## Page-level text extractions
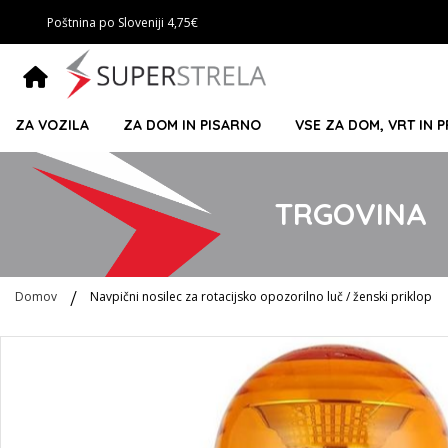
Poštnina po Sloveniji 4,75€
ZA VOZILA
ZA DOM IN PISARNO
VSE ZA DOM, VRT IN 
TRGOVINA
Domov
Navpični nosilec za rotacijsko opozorilno luč / ženski priklop
Preskoči
na
konec
galerije
slik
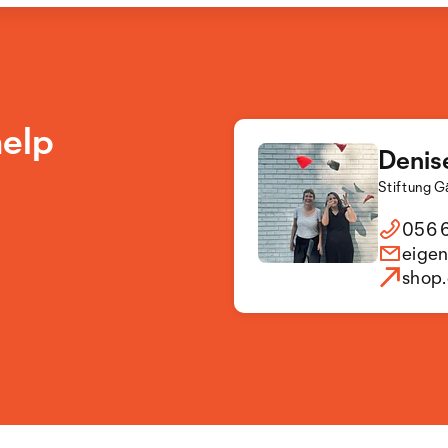
help
Denis
Stiftung G
056 6
eige
shop.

## What to produce
Copy the entries exactly. Leave the pictures out.

## Completed exercise
Poštnina po Sloveniji 4,75€
ZA VOZILA
ZA DOM IN PISARNO
VSE ZA DOM, VRT IN 
TRGOVINA
Domov
Navpični nosilec za rotacijsko opozorilno luč / ženski priklop
Preskoči
na
konec
galerije
slik
help
Denis
Stiftung G
056 6
eige
shop.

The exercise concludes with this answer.